> [What the task requires] Copy down the listing below exactly, please, including every line.

> [Stored data]
□ □ □ □ □

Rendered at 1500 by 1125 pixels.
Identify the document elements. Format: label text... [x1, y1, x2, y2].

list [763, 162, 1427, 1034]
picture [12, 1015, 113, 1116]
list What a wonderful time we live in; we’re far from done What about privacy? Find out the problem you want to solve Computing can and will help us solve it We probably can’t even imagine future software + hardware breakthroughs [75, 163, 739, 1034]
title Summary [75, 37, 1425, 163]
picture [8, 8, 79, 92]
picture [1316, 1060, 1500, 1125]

□ □ □ □ □

> [Completed task]
Rendered at 1500 by 1125 pixels.
Identify the document elements. Format: label text... [x1, y1, x2, y2].

list [763, 162, 1427, 1034]
picture [12, 1015, 113, 1116]
list What a wonderful time we live in; we’re far from done What about privacy? Find out the problem you want to solve Computing can and will help us solve it We probably can’t even imagine future software + hardware breakthroughs [75, 163, 739, 1034]
title Summary [75, 37, 1425, 163]
picture [8, 8, 79, 92]
picture [1316, 1060, 1500, 1125]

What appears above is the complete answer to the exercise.